Pese a su gallardía y a la evidente nobleza de su porte, el hombre no acusaba engreimiento ni altivez; tampoco la mirada despectiva tan usual en los de su clase.

Casi cortésmente, le encargó a Mariano que herrara al animal con el mejor de los metales y le avisó que a la hora de la oración vespertina volvería por él.

En una ciudad como Santa Fe, el metal para el trabajo cotidiano era muy escaso y provenía de tochuelos que llegaban cada tanto allende el mar, y de la recuperación de fragmentos y objetos en desuso, que morían y renacían en su fragua o que, mejor dicho, sufrían una metamorfosis flagrante y luminosa entre las palmas blancas de las manos y la mirada renegrida del devenido sexagenario herrero. En más de una oportunidad Mariano careció por completo de la materia prima necesaria para su trabajo, llegando casi a dos las semanas que estuvo sin poder trabajar.

Y esta oportunidad era de una de aquellas en las que el metal disponible no le alcanzaba para cumplir con el encargo.

Pero aceptó el trabajo porque - repentinamente - la mirada de su interlocutor hizo presente algo en su memoria.

Con los doscientos pesos, el Padre Elías le había entregado un hatillo pesado, con unos manuscritos y un trozo de estrella que había caído en las cercanías de San José de Caazapá, en las misiones de "terra paraquaria".

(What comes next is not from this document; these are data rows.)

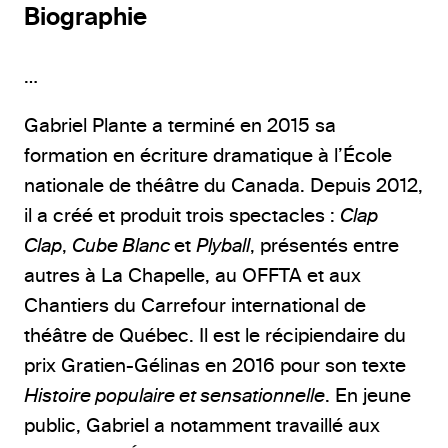
Biographie
…
Gabriel Plante a terminé en 2015 sa
formation en écriture dramatique à l’École
nationale de théâtre du Canada. Depuis 2012,
il a créé et produit trois spectacles :
Clap
Clap
,
Cube Blanc
et
Plyball
, présentés entre
autres à La Chapelle, au OFFTA et aux
Chantiers du Carrefour international de
théâtre de Québec. Il est le récipiendaire du
prix Gratien-Gélinas en 2016 pour son texte
Histoire populaire et sensationnelle
. En jeune
public, Gabriel a notamment travaillé aux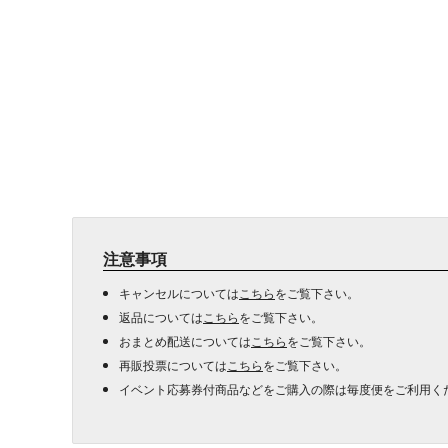
注意事項
キャンセルについては
こちら
をご覧下さい。
返品については
こちら
をご覧下さい。
おまとめ配送については
こちら
をご覧下さい。
再販投票については
こちら
をご覧下さい。
イベント応募券付商品などをご購入の際は毎度便をご利用く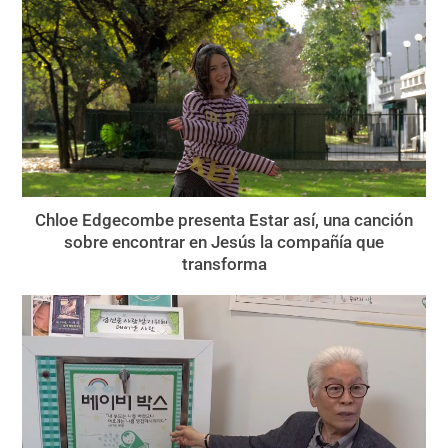
Chloe Edgecombe presenta Estar así, una canción
sobre encontrar en Jesús la compañía que
transforma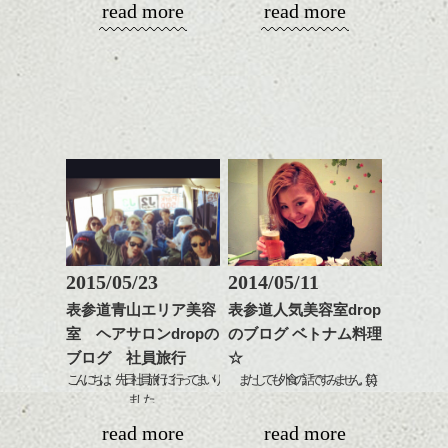
read more
read more
のも良い感じです。
これからのスタイルチェ
って毎日のお手入れも簡
大人の女性っぽく・・
今年も宜しくお願い致します。
ンジの事、髪質に合った
単になりますよ。
これからのスタイルチェ
お手入れ方法等、
さり気ない程度にハイラ
クラシカルな雰囲気をテーマにつくりまし
kyoheiです。こんにちは。
ンジ、似合うカラーリン
是非なんでもご相談して
イトをいれるのもおすす
た。
グの事やお手入れ方法な
下さいね。
め。
お正月休みをゆっくり過ごさせていただ
ど
お待ちしております。
き、今日から営業スタートしました！！
是非なんでもご相談して
スタイリングも簡単で、
下さいね。
ワックスとオイル、バー
今年もいいスタイル・いい情報をご紹介し
シバタ
ム等の質感を調整しやす
ていきますので、
シバタ
いものを全体になじませ
ながら
暇な時にはチェックしてもらえると嬉しい
整えるだけですよ。
です。
2015/05/23
2014/05/11
今日は、グラデーションカラーにハイライ
これからのスタイルチェ
トを混ぜたカラーリングを紹介します。
表参道青山エリア美容
表参道人気美容室drop
ンジの事等
カラーリングも、自然なグラデーションを
室 ヘアサロンdropの
のブログ ベトナム料理
是非なんでもご相談して
つけました。
ブログ 社員旅行
☆
下さい。
毛先の表情がかるく見えていい感じです。
お待ちしております
こんにちは、先日社員旅行に行ってまいり
またしても外食の話ですみません。(笑)
ました。
メイクは、林さんに秋オススメメイクをし
シバタ
昨日、大久保にあるベトナム料理屋さんに
ハンサムショート／ヘッド
てもらいました。
read more
read more
長い間、お休みをいただいて、ご迷惑をお
友人と行ってきました!!!
スパ／伸びても目立たない
大人っぽく仕上がりました。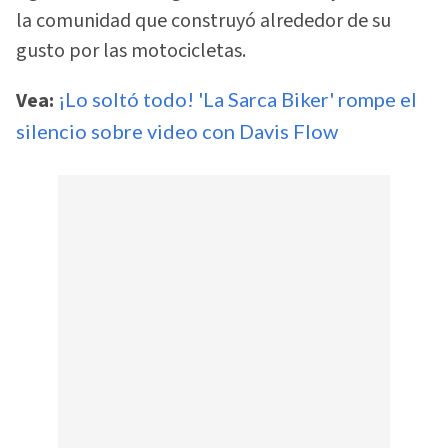
la comunidad que construyó alrededor de su
gusto por las motocicletas.
Vea:
¡Lo soltó todo! 'La Sarca Biker' rompe el
silencio sobre video con Davis Flow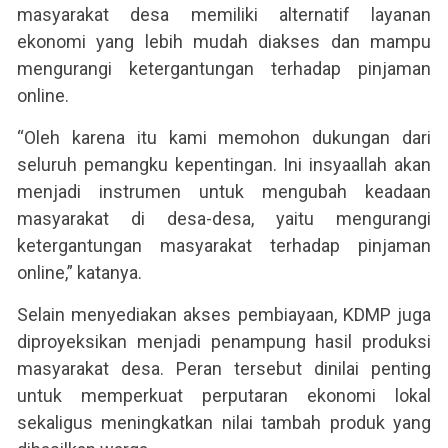
masyarakat desa memiliki alternatif layanan
ekonomi yang lebih mudah diakses dan mampu
mengurangi ketergantungan terhadap pinjaman
online.
“Oleh karena itu kami memohon dukungan dari
seluruh pemangku kepentingan. Ini insyaallah akan
menjadi instrumen untuk mengubah keadaan
masyarakat di desa-desa, yaitu mengurangi
ketergantungan masyarakat terhadap pinjaman
online,” katanya.
Selain menyediakan akses pembiayaan, KDMP juga
diproyeksikan menjadi penampung hasil produksi
masyarakat desa. Peran tersebut dinilai penting
untuk memperkuat perputaran ekonomi lokal
sekaligus meningkatkan nilai tambah produk yang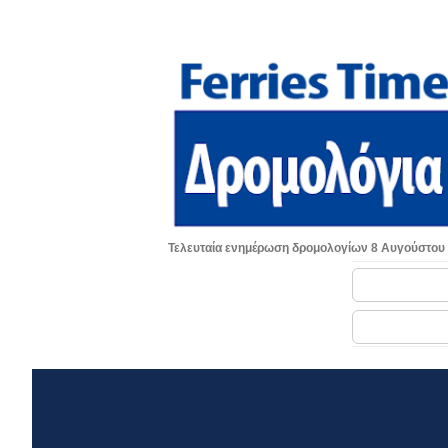
Τελευταία ενημέρωση δρομολογίων 8 Αυγούστου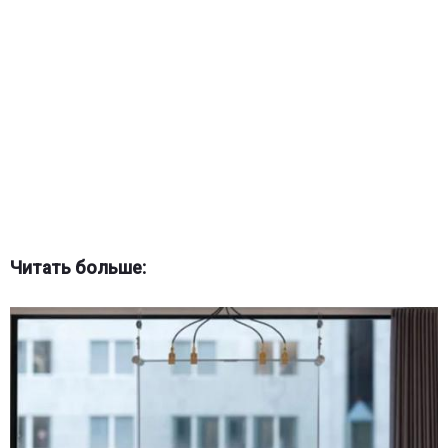
Читать больше: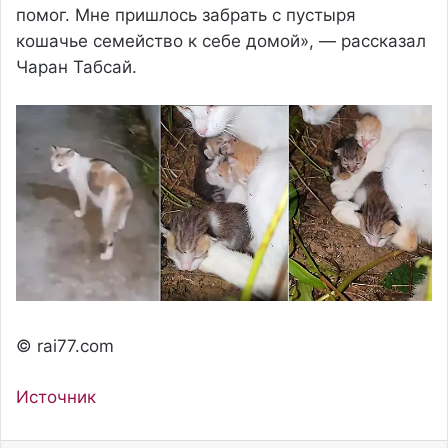
помог. Мне пришлось забрать с пустыря
кошачье семейство к себе домой», — рассказал
Чаран Табсай.
© rai77.com
Источник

Una vez despedido el comitente, Mariano se reencontró con el pasado y con el trozo de meteorito que en su masa pétrea contenía el más puro de los hierros.

Ya en la fragua, lo sorprendió (no debió haberse sorprendido) que el hierro provisto por la estrella fuera exactamente la cantidad que le faltaba para cumplir con el encargo.

Las cuatro herraduras - las más hermosas que había forjado en toda su vida - brillaban en las extremidades del caballo cada vez que las alzaba, piafando una y otra vez.

Mariano entendió que el animal lo invitaba a que subiera sobre él, a que lo montara.

Dudó. Porque sabía que - salvo los camitas del Magreb - los negros nunca fueron jinetes. Lo sorprendió (no debió haberse sorprendido) recordar que un mulato se había destacado como domador en una de las estancias de San Pedro.

Cuando el caballero regresó esa tarde de 1794, vísperas de la solemnidad de la Ascensión del Señor a los Cielos, con indisimulada satisfacción pudo ver - y todos lo vieron - a Mariano montado en un corcel blanco como la nieve que levantaba vuelo, cabalgando en los aires diáfanos y celestes, hacia la eterna libertad.

Con una sonrisa, el jesuita suspiró profundamente mientras un carro de fuego lo arrebataba serenamente hacia los cielos.